Der vom Beschwerdeführer in diesem Zusammenhang reklamierte Freispruch vom bezüglichen Anklagevorwurf kommt hingegen trotz des Umstandes, dass in Ansehung der gleichen Suchtgiftmenge bereits wegen Bestimmung zur verbotswidrigen Aus- und Einfuhr ein Schuldspruch erging (I C 1), nicht in Betracht.

Zur Nichtigkeitsbeschwerde der Angeklagten Anastassia C*****:

Zutreffend zeigt die Beschwerdeführerin auf, dass dem Urteil weder Feststellungen über ihre Vorstellungen zur Qualität des von ihr aus- und eingeführten sowie in Österreich in Verkehr gesetzten Suchtgiftes noch Konstatierungen darüber zu entnehmen sind, ob ihr Vorsatz den mit einer kontinuierlichen Tatbegehung verbundenen Additionseffekt umfasst hat.
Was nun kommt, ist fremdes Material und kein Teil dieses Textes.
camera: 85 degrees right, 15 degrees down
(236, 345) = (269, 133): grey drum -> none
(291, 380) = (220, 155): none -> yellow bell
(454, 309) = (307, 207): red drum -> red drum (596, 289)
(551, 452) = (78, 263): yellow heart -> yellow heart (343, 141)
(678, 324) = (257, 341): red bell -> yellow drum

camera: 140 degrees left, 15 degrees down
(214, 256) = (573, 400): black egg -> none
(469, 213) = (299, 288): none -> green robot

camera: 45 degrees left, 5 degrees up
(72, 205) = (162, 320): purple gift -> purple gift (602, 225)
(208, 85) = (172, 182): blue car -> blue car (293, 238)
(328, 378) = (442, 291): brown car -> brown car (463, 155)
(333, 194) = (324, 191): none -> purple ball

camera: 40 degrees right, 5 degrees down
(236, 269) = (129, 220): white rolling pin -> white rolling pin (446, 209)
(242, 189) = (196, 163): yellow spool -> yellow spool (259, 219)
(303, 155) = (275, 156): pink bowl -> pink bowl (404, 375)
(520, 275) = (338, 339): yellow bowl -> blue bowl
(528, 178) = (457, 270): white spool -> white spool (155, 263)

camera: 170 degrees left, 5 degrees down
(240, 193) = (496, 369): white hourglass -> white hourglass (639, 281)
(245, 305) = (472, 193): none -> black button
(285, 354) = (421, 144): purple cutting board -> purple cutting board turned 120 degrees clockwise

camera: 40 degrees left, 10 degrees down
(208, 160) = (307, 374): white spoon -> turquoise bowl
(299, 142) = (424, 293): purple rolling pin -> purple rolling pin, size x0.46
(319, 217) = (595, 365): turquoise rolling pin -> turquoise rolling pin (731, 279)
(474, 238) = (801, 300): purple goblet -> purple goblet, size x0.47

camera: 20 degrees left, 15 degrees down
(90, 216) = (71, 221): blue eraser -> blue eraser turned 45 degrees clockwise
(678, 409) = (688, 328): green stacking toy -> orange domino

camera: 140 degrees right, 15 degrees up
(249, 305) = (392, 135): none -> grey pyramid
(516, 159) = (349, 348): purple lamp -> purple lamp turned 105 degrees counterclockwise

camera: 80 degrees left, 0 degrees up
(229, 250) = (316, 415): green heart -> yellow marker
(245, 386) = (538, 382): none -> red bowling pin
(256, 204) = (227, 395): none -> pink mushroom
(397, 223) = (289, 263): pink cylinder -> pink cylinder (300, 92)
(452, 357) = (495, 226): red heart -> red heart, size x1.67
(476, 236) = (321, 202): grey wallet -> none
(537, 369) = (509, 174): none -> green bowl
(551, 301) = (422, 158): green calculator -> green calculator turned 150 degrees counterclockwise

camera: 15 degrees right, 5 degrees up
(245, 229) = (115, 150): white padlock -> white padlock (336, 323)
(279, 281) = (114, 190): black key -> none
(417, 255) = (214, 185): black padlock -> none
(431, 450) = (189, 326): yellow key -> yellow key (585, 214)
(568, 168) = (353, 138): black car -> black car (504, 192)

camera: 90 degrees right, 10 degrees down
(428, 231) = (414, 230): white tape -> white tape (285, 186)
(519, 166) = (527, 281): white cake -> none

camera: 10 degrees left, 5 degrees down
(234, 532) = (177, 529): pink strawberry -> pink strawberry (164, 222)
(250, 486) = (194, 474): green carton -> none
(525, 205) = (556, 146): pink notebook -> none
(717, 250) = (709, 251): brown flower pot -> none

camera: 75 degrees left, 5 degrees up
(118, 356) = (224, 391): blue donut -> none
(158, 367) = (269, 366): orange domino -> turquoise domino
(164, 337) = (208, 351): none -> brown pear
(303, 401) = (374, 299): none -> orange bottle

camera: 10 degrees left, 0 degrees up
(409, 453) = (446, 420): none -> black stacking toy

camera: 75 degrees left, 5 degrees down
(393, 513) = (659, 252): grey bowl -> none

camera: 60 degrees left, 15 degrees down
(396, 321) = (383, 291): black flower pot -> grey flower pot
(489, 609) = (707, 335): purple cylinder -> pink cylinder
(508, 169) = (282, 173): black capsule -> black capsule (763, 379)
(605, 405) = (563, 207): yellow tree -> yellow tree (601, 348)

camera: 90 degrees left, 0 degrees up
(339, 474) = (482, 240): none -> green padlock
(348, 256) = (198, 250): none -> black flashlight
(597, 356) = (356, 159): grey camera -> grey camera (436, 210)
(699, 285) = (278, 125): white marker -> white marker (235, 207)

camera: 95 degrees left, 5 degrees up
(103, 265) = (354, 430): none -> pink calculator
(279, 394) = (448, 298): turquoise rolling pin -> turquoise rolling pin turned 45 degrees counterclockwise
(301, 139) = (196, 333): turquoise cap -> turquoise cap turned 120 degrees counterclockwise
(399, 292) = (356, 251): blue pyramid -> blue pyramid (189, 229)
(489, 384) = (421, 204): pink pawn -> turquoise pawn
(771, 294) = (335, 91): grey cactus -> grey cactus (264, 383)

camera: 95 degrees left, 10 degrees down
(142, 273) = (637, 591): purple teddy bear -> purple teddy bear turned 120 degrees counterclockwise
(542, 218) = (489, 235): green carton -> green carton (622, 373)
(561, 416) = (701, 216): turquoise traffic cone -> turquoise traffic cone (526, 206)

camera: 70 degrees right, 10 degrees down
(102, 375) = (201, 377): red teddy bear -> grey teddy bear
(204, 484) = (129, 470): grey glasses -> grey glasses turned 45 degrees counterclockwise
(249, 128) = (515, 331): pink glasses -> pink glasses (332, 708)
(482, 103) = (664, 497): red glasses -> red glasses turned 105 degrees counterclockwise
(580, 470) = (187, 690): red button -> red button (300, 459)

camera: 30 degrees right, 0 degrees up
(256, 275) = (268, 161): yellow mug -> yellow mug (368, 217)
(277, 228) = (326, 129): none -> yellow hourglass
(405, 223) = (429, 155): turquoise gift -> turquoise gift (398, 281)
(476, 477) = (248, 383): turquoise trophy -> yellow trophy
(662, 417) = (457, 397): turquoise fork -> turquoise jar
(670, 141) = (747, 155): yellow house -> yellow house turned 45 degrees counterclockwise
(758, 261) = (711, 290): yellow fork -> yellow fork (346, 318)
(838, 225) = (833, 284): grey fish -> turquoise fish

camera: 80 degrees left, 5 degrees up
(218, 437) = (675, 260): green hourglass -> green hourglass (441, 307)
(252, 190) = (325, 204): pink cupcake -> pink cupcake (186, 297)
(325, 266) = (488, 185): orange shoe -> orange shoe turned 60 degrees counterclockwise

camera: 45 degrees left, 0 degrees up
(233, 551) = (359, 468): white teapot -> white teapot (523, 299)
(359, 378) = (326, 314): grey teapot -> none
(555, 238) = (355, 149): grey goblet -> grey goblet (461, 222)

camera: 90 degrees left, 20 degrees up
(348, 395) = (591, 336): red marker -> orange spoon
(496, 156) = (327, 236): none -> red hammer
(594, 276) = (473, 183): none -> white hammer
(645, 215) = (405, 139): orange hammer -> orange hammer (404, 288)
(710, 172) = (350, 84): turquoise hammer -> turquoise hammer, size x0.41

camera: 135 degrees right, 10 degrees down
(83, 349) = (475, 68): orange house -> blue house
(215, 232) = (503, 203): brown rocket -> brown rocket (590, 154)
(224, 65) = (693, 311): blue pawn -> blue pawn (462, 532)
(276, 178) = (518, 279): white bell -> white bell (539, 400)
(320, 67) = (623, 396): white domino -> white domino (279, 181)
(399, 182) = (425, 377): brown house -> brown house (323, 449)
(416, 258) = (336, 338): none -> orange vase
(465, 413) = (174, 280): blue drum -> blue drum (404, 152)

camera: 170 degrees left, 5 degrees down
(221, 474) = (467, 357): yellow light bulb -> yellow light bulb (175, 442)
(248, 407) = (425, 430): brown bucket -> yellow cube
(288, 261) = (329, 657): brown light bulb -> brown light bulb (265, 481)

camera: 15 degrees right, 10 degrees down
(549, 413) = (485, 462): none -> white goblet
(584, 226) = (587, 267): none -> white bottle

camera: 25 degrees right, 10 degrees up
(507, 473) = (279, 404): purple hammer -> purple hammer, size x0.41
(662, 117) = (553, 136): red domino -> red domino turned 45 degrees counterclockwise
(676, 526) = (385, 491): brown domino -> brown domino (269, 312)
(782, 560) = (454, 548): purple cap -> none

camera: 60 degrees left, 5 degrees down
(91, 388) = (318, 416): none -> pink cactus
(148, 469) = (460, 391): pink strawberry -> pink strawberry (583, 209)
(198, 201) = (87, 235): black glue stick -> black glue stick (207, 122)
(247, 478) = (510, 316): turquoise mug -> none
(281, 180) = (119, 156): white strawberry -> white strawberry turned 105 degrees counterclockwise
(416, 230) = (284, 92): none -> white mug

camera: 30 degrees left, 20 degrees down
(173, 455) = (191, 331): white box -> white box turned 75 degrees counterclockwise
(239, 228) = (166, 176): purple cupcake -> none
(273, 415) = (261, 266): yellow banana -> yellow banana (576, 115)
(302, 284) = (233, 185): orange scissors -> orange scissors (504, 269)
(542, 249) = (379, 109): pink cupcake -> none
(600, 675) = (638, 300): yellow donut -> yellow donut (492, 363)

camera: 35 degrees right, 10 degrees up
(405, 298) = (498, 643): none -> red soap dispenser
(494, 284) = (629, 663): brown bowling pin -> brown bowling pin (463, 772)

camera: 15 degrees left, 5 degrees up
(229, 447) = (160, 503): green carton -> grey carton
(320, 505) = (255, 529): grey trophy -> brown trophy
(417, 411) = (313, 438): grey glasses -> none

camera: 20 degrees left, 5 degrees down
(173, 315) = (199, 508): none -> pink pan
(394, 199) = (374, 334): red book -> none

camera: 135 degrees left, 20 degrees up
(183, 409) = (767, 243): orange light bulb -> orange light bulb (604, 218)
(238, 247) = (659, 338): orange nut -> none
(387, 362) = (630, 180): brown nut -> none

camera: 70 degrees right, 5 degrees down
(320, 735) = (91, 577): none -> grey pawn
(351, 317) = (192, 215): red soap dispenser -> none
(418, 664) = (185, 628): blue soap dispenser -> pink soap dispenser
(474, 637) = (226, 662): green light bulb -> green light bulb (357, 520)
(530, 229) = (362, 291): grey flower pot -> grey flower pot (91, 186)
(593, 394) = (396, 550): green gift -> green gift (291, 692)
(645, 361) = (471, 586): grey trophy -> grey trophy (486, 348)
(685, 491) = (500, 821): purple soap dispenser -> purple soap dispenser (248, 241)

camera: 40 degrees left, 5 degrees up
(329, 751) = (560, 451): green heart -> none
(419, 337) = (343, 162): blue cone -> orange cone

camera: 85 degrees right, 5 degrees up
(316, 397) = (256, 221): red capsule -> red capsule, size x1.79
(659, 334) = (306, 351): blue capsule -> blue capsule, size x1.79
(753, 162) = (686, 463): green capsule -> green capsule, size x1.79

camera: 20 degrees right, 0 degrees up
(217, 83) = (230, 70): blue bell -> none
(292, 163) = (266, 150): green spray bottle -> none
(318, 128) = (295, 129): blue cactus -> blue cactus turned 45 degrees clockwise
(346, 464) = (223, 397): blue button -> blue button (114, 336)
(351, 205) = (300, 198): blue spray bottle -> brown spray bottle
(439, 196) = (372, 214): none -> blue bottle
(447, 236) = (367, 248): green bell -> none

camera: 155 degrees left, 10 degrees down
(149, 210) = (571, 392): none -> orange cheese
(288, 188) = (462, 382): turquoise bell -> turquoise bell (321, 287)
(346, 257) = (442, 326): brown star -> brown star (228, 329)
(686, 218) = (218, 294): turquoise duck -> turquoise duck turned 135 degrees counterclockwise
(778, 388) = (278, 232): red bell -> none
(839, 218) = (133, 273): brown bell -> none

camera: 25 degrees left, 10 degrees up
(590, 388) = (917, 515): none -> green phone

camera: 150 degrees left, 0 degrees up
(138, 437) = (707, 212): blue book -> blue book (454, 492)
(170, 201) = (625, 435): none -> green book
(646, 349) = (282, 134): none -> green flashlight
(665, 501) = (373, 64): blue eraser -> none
Die Zusammenrechnung von aus einer Serie von Tathandlungen stammenden Einzelmengen setzt jedoch (ua) die - hier fehlende - Feststellung voraus, dass der Vorsatz des Täters von vorneherein auf eine Tatbildverwirklichung in Teilmengen gerichtet war (vgl Foregger/Litzka/Matzka SMG § 28 Anm III 2). Demgemäß steht nicht fest, ob die Beschwerdeführerin bei den ihr angelasteten Straftaten mit dem zumindest bedingten Vorsatz gehandelt hat, eine sogenannte "Übermenge" des Suchtgiftes Kokain, sohin 375 Gramm Reinsubstanz (das ist das 25-fache der in Anhang 1 der Suchtgiftgrenzmengenverordnung, BGBl II 1997/377 genannten Grenzmenge von 15 Gramm des Suchtgiftes Kokain), aus- bzw einzuführen sowie in Verkehr zu setzen.

Weil der gleiche Feststellungsmangel zur subjektiven Tatseite auch den Schuldsprüchen der beiden Mitangeklagten F***** und O***** anhaftet, von diesen aber nicht geltend gemacht wurde, war dieser Nichtigkeitsgrund aus Anlass der Nichtigkeitsbeschwerde der Angeklagten C***** auch zu Gunsten der Angeklagten F***** und O***** von Amts wegen wahrzunehmen (§ 290 Abs 1 StPO) und die Schuldsprüche aller Angeklagten, insoweit ihnen die Tatbegehung in Beziehung auf eine übergroße Suchtgiftmenge angelastet wird, aufzuheben.

Bei der Verfahrenserneuerung wird das Erstgericht zu beachten haben, dass es sich beim Verbrechen nach § 28 Abs 2 SMG um ein kumulatives Mischdelikt handelt, das drei selbständige und untereinander nicht austauschbare, in sich geschlossene Tatbilder, nämlich die Erzeugung, die (insoweit alternative) Aus- und Einfuhr und das Inverkehrsetzen von Suchtgift vereinigt. Demgemäß kann ein Täter jedes von diesen in einer anderen Beteiligungsform, einem anderen Stadium (Versuch, Vollendung) und einem anderen Umfang (Grenzmenge, Übermenge) verwirklichen.

Gleichfalls zutreffend macht die Beschwerdeführerin C***** unter der Z 10 des § 281 Abs 1 StPO auch noch einen Begründungsmangel (inhaltlich Z 5 leg cit) in Ansehung der die Qualifikation nach § 28 Abs 3 SMG tragenden Feststellung geltend, die ihr angelasteten Suchtgiftverbrechen gewerbsmäßig begangen zu haben. Die erst bei der rechtlichen Erörterung nachgeholte Feststellung, Anastassia C***** habe ihre Straftaten "in der Absicht gesetzt, sich mit den dabei erzielten Gewinnen eine wiederholte Einnahmequelle zu erschließen", hat das Erstgericht ohne weitere Erörterung nur mit dem Hinweis auf "die getroffenen Feststellungen" begründet (US 14 oben). Aus den Feststellungen lässt sich jedoch lediglich entnehmen, dass die bis dahin nicht einschlägig tätig gewesene Beschwerdeführerin den ersten Auftrag (vom Februar 1999, Punkt I A) zur Aufbesserung ihrer tristen finanziellen Situation angenommen hat. Anlässlich der Übergabe dieses Suchtgiftes lernte sie in Wien den Mitangeklagten F***** kennen und ging zu ihm eine nähere Beziehung ein. Mehrere Monate danach (Mai 1999) hat sie dann über dessen Ersuchen diese Straftat wiederholt (US 8, 9).

Die bloße Feststellung, eine (aus Geldnot begangene) Straftat wiederholt zu haben, reicht jedoch für sich allein zur Annahme gewerbsmäßigen Handelns nicht aus.

Aus den angeführten Gründen war daher wie im Spruch zu entscheiden.

Die Kostenentscheidung ist in § 390a StPO begründet.